The first to tackle is the enclosures ambient temperature. In theory the more air you can flow throught the enclosure the cooler it will stay. This holds true for the most part. Keep in mind that every heat emitting component of your system (i.e. GPU, CPU, NB Chip, HDD and RAM) all contribute to raising the system temperature. To keep this cool you must increase not only the airflow into the case but exponentially out of the case. Depending on your cases design this may be easier said than done. A few simple mods that are achievable without cutting holes in the enclosure are;

1. Replacing system fans with higher efficiency versions. You want to keep the air flowing in the same general direction to avoid heat pockets forming inside the system. A good idea is to keep the front fan (if applicable) pulling air from outside the case into the case. The rear fans should exhaust the hot air from the case.

2. Replacing the power supply with a newer model. Look for a model with the honeycombed ventilation holes and a 120mm fan located on the underside. These newer style PWSs increase airflow exponentially. For example I use an eMachines µATX Case with a AMD PhenomII Quad core and SLI NVIDIA Geforce9500 with an ANTEC TP750 and my ambient temperature is 15° cooler than the stock P4 2.8 system I tore out of it...
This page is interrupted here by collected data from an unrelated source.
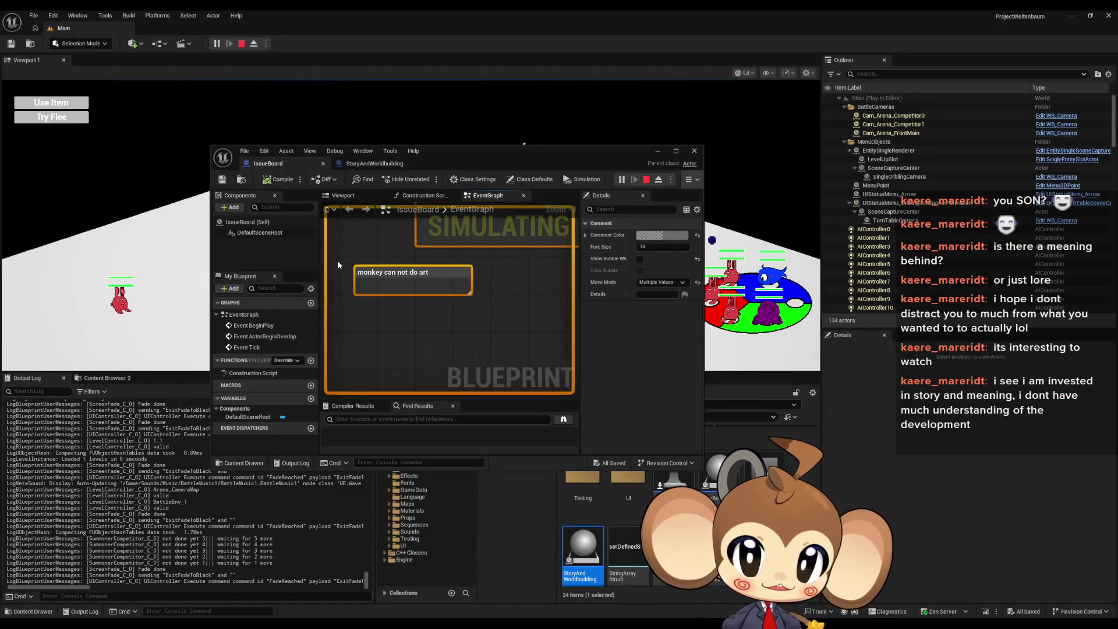
click(404, 285)
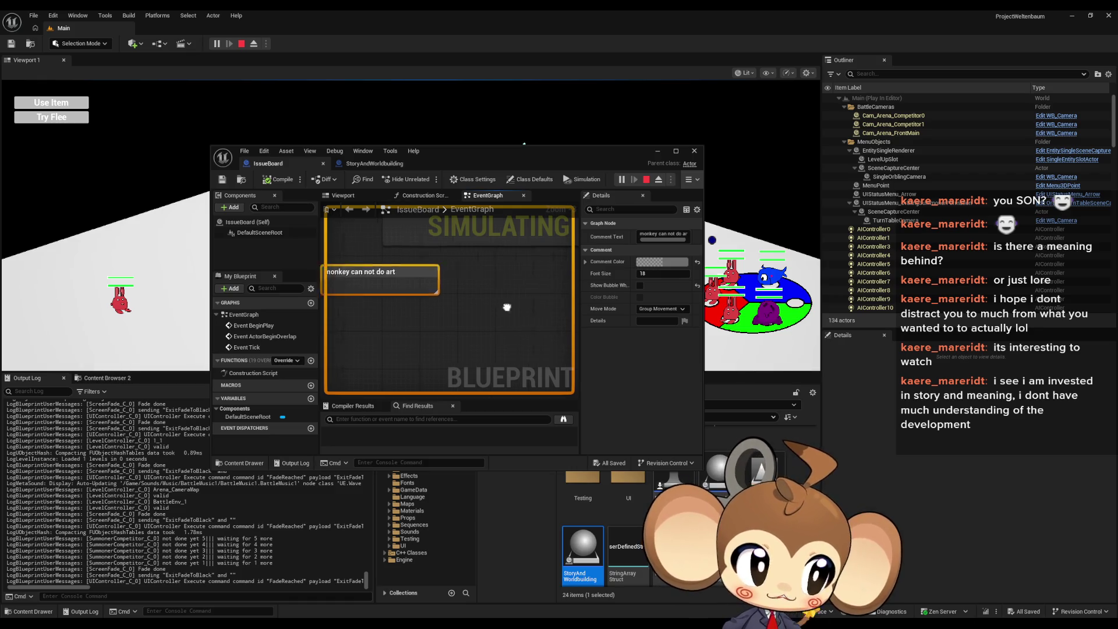
drag(355, 252, 529, 312)
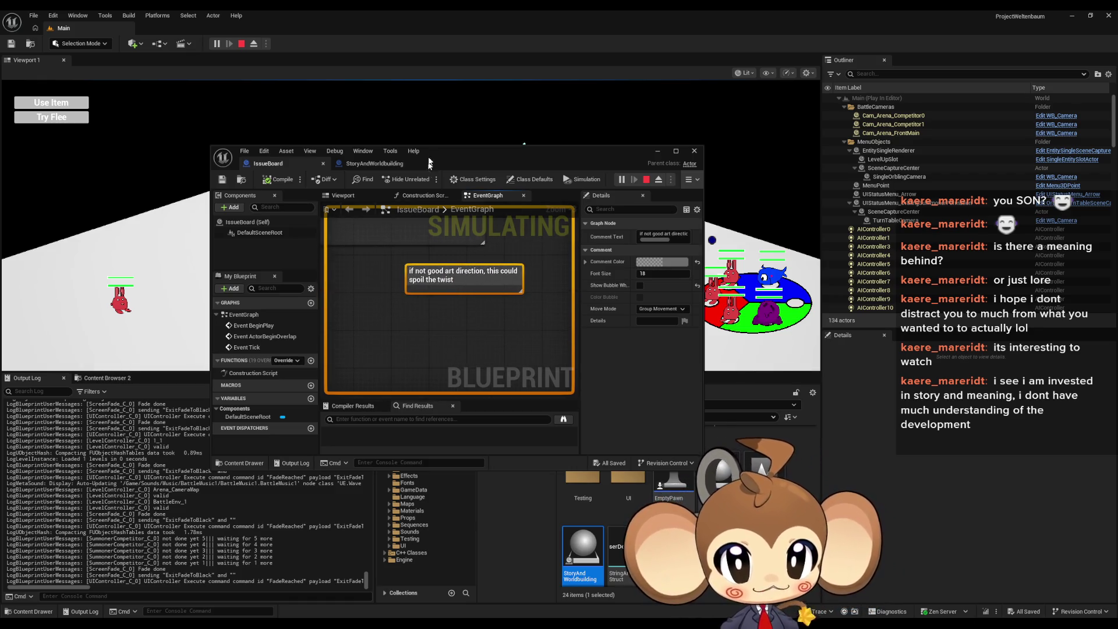
drag(445, 150, 457, 374)
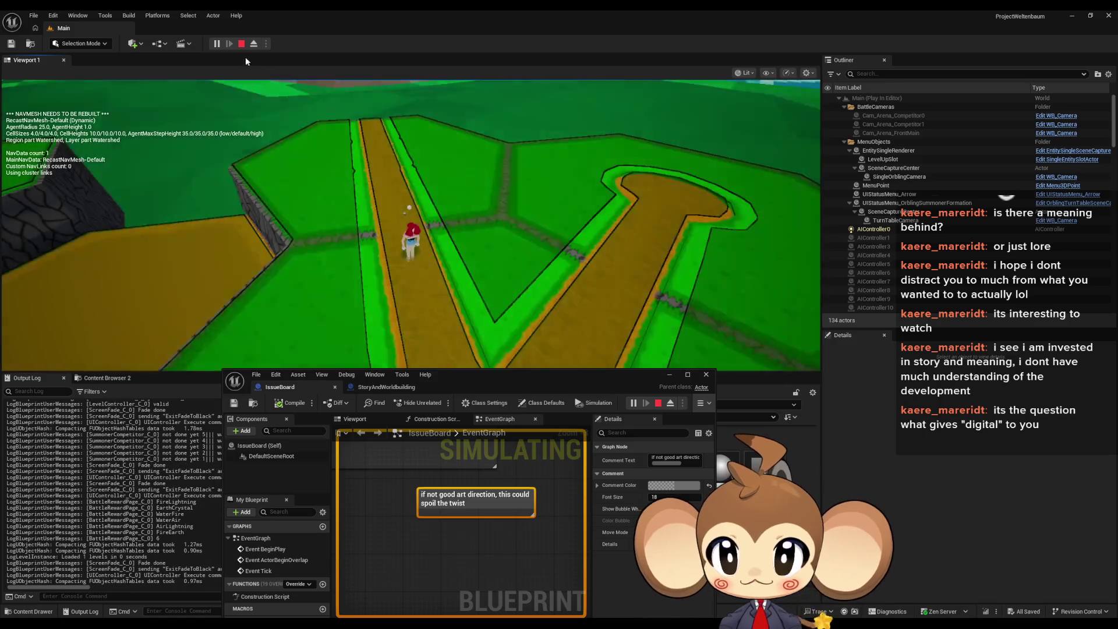
Step: Run the character forward, eject with F8, and pull the free camera back over the hex island
key(w)
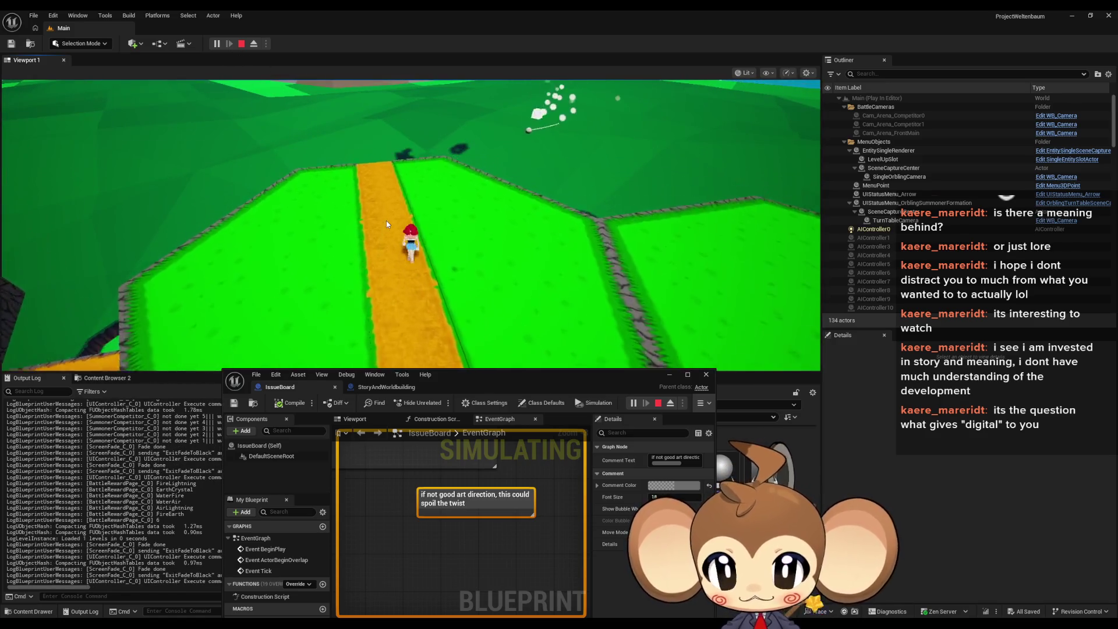
key(F8)
mouse_move(331, 121)
mouse_down()
mouse_move(300, 224)
mouse_move(300, 195)
mouse_move(350, 184)
mouse_up()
3. Keeping the case free of obstruction is very important! In order for air to find its way into every vent and allow proper cooling the case should be set on a hard, clean surface and at least 8-10" away from any walls or obstructions. I have seen stock systems drop 5° just by doing that!

Now by reducing ambient you will have already lowered your CPUs heat. The thermal efficiency of a heatsink is normally measured in ° above ambient. The next step would be to increase the thermal efficiency of the heatsink. The best way to do this is to upgrade to a more efficient Heatsink. The stock heatsinks for CPUs usually have a low thermal efficiency. There are many heatsinks out there to choose from. Here are two of my favorites.

The Coolermaster Hyper N520 is the heatsink/fan I use in my PC. It is not an easy heatsink to install for it requires you to remove the board to attach the mounting hardware. Another heatsink from coolermaster I like is the GemniII. 









These are just suggestions as there are a veritable plethora of viable perfomance heatsinks on the market. The choice is ultimately yours but I believe these steps with an educated choice of heatsink and compound and your cooling woes will dissappear.

Hope I helped

Gavinzach

P.S. I almost forgot... Cable management can help with airflow issues as well. Your SATA drives pose little problem. If you have any PATA devices like the DVD drive the ribbon cables obstruct airflow. It is a good idea to use ties to bundle all cables and wires out of the way of the airflow and to keep them from in front of the fans.


----------



## andyarok (Aug 25, 2007)

*Re: Using Air Conditioner to cool the processor?*

@gavinzach

I also feel the same. I think I need to change the heat sink itself, because the temperature of the core alone doesnt match up with other temperatures. Either ways am fed up with this am gonna sell this P 4 and the 915GAV motherboard as pentium processors produce a lot of heat when compared with core processors...


----------